= Your instructions =
List each line below that contains the word "واهم", copying it in full.

[Saved entries]
+---+
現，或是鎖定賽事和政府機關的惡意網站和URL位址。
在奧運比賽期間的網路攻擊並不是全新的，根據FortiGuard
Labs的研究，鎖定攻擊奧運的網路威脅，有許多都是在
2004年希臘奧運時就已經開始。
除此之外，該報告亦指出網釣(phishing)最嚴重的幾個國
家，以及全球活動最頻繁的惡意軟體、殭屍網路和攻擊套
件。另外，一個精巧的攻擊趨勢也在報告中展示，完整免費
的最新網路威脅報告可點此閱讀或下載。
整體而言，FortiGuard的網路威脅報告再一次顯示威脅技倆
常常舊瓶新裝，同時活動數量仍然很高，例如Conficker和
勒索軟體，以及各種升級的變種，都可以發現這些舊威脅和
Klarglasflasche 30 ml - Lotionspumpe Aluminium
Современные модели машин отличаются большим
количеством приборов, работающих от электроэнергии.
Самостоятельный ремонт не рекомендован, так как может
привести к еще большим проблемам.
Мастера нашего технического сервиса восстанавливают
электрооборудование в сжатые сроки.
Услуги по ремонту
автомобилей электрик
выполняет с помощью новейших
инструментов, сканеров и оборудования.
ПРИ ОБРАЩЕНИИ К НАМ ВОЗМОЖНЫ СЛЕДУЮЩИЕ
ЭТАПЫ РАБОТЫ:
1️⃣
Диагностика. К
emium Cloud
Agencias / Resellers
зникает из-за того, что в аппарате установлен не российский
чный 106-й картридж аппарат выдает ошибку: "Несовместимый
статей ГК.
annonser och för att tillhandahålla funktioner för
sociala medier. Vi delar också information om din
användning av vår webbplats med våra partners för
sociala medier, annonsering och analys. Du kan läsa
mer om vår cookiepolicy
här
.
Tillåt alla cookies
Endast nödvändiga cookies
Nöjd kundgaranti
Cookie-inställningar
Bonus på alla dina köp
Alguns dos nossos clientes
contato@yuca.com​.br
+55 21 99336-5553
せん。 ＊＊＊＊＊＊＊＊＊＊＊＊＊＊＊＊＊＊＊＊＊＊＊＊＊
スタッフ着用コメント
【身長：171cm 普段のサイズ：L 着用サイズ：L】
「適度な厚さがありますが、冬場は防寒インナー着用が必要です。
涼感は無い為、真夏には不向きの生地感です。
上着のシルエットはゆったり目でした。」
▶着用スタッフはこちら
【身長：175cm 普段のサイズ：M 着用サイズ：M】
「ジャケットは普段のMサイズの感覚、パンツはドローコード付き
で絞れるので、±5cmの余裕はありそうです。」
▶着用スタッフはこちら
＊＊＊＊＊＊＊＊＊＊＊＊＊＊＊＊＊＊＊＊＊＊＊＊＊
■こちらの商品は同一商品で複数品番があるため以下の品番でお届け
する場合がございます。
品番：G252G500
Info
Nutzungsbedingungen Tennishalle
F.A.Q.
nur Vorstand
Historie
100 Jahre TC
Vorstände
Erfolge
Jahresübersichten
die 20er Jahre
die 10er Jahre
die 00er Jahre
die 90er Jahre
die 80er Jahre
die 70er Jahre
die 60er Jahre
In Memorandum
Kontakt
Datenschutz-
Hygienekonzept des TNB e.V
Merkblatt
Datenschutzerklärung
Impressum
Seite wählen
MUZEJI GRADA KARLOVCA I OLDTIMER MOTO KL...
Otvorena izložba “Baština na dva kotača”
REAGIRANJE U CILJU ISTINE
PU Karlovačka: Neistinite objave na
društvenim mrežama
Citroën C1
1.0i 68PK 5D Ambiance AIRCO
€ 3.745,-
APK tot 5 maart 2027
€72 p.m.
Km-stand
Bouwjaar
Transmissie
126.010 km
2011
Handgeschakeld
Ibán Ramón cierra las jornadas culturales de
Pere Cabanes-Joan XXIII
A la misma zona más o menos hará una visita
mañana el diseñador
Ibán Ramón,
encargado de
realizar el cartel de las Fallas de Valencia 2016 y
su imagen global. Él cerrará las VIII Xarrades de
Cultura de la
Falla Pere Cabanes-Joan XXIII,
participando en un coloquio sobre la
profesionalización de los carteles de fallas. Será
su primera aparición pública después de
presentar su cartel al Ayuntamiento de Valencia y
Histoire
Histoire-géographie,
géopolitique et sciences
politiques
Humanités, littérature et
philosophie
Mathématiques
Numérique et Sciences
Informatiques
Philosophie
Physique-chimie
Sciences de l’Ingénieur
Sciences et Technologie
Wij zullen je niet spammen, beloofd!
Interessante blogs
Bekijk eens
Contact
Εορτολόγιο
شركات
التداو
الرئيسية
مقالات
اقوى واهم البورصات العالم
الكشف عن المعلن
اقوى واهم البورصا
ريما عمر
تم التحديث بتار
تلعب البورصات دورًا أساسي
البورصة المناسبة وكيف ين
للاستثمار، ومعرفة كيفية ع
+---+
= Solution to this task =
اقوى واهم البورصات العالم
اقوى واهم البورصا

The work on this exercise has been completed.